What to produce. Copy the lines below word for word, leaving out the pictures.
***** Material provided *****
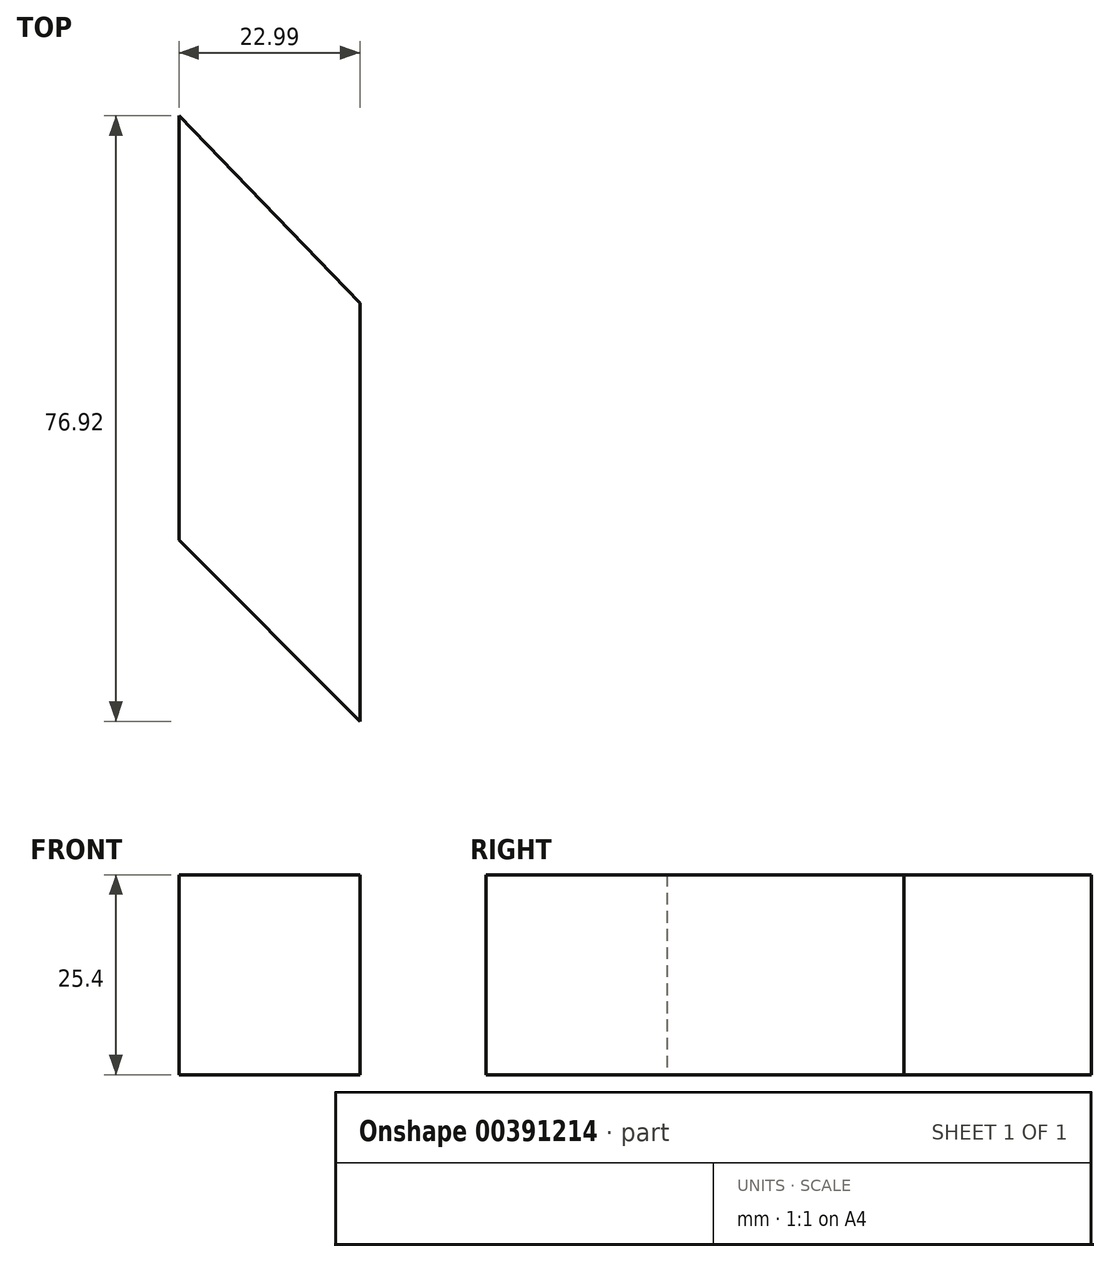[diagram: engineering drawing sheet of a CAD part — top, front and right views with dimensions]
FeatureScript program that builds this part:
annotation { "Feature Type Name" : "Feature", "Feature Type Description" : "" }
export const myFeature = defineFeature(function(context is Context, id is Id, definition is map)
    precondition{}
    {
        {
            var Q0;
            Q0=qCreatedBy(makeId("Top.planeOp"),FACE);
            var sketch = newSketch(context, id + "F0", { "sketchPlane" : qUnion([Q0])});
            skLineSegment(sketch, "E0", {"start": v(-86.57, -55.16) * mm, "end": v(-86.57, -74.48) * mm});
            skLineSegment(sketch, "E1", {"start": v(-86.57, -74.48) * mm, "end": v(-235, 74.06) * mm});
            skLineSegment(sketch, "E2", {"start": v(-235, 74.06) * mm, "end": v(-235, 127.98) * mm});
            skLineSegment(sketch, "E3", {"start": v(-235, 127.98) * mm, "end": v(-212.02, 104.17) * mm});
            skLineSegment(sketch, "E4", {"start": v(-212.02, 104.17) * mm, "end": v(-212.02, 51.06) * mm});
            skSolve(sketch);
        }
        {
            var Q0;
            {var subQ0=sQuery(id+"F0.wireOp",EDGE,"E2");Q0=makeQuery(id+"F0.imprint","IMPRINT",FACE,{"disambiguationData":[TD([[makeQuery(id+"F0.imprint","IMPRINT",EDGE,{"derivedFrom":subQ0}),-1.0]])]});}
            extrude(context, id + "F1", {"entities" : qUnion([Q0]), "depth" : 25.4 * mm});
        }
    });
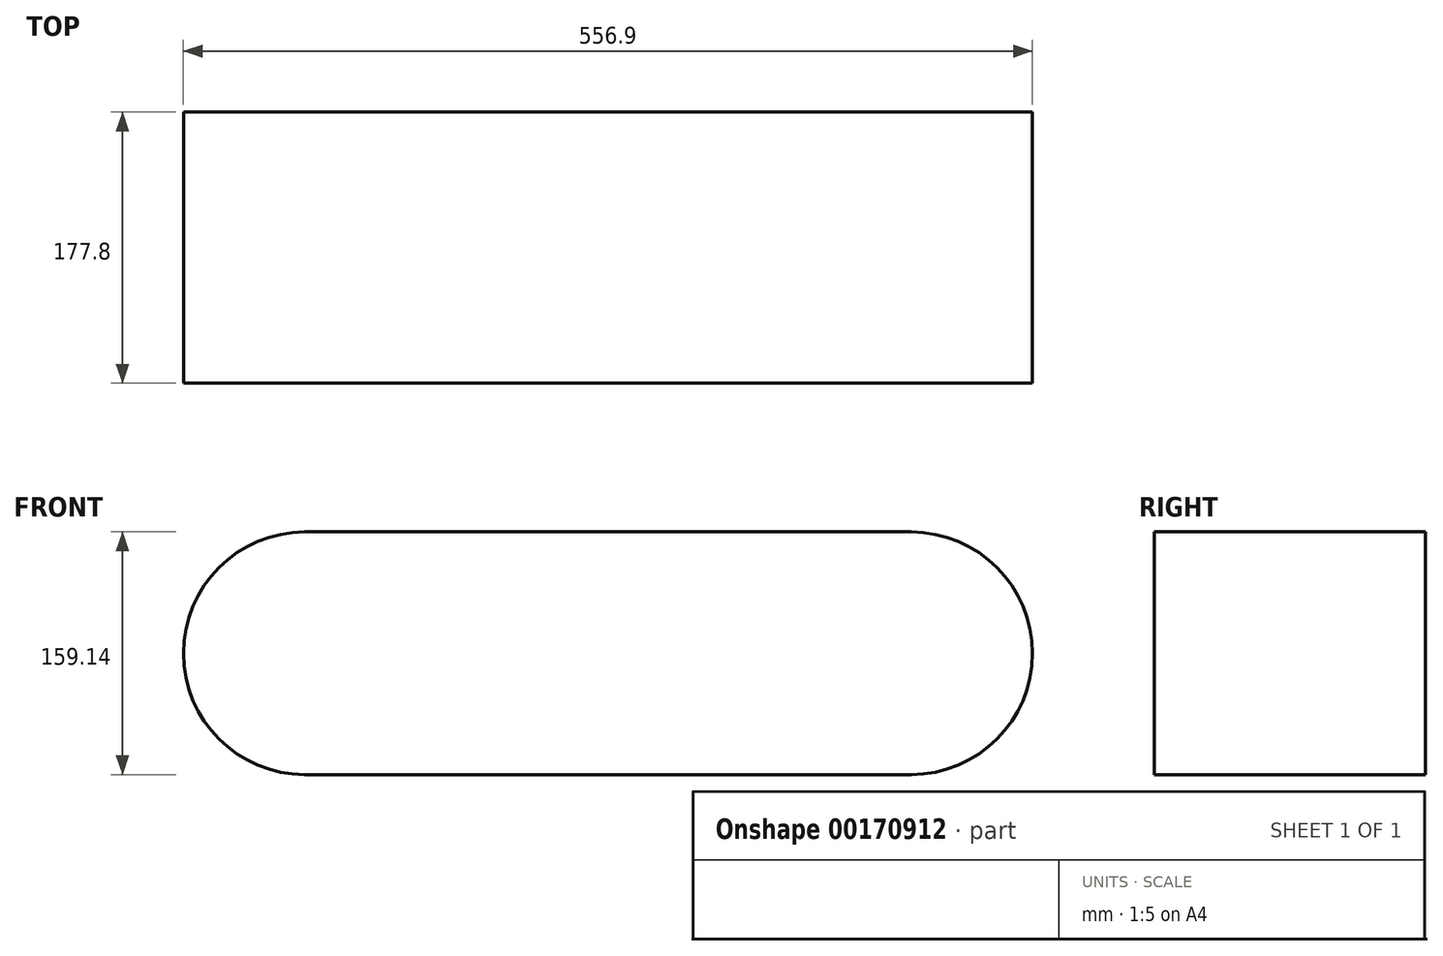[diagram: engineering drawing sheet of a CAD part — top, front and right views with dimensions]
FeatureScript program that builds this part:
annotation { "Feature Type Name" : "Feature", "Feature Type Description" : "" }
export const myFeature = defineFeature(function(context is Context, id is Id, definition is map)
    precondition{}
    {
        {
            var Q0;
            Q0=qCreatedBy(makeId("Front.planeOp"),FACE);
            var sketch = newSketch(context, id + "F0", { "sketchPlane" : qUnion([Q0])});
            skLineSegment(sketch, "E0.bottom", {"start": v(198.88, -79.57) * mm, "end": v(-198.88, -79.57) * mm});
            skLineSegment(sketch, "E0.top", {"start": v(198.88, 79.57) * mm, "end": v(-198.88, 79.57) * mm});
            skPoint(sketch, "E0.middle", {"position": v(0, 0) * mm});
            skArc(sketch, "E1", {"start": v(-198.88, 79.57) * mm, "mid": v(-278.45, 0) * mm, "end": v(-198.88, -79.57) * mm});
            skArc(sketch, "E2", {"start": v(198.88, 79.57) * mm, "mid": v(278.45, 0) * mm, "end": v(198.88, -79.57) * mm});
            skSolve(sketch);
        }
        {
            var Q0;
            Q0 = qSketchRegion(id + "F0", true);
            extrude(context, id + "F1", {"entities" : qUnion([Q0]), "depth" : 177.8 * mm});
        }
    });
*****
Expected answer.
[diagram: engineering drawing sheet of a CAD part — top, front and right views with dimensions]
FeatureScript program that builds this part:
annotation { "Feature Type Name" : "Feature", "Feature Type Description" : "" }
export const myFeature = defineFeature(function(context is Context, id is Id, definition is map)
    precondition{}
    {
        {
            var Q0;
            Q0=qCreatedBy(makeId("Top.planeOp"),FACE);
            var sketch = newSketch(context, id + "F0", { "sketchPlane" : qUnion([Q0])});
            skLineSegment(sketch, "E0", {"start": v(-86.57, -55.16) * mm, "end": v(-86.57, -74.48) * mm});
            skLineSegment(sketch, "E1", {"start": v(-86.57, -74.48) * mm, "end": v(-235, 74.06) * mm});
            skLineSegment(sketch, "E2", {"start": v(-235, 74.06) * mm, "end": v(-235, 127.98) * mm});
            skLineSegment(sketch, "E3", {"start": v(-235, 127.98) * mm, "end": v(-212.02, 104.17) * mm});
            skLineSegment(sketch, "E4", {"start": v(-212.02, 104.17) * mm, "end": v(-212.02, 51.06) * mm});
            skSolve(sketch);
        }
        {
            var Q0;
            {var subQ0=sQuery(id+"F0.wireOp",EDGE,"E2");Q0=makeQuery(id+"F0.imprint","IMPRINT",FACE,{"disambiguationData":[TD([[makeQuery(id+"F0.imprint","IMPRINT",EDGE,{"derivedFrom":subQ0}),-1.0]])]});}
            extrude(context, id + "F1", {"entities" : qUnion([Q0]), "depth" : 25.4 * mm});
        }
    });
[diagram: engineering drawing sheet of a CAD part — top, front and right views with dimensions]
FeatureScript program that builds this part:
annotation { "Feature Type Name" : "Feature", "Feature Type Description" : "" }
export const myFeature = defineFeature(function(context is Context, id is Id, definition is map)
    precondition{}
    {
        {
            var Q0;
            Q0=qCreatedBy(makeId("Front.planeOp"),FACE);
            var sketch = newSketch(context, id + "F0", { "sketchPlane" : qUnion([Q0])});
            skLineSegment(sketch, "E0.bottom", {"start": v(198.88, -79.57) * mm, "end": v(-198.88, -79.57) * mm});
            skLineSegment(sketch, "E0.top", {"start": v(198.88, 79.57) * mm, "end": v(-198.88, 79.57) * mm});
            skPoint(sketch, "E0.middle", {"position": v(0, 0) * mm});
            skArc(sketch, "E1", {"start": v(-198.88, 79.57) * mm, "mid": v(-278.45, 0) * mm, "end": v(-198.88, -79.57) * mm});
            skArc(sketch, "E2", {"start": v(198.88, 79.57) * mm, "mid": v(278.45, 0) * mm, "end": v(198.88, -79.57) * mm});
            skSolve(sketch);
        }
        {
            var Q0;
            Q0 = qSketchRegion(id + "F0", true);
            extrude(context, id + "F1", {"entities" : qUnion([Q0]), "depth" : 177.8 * mm});
        }
    });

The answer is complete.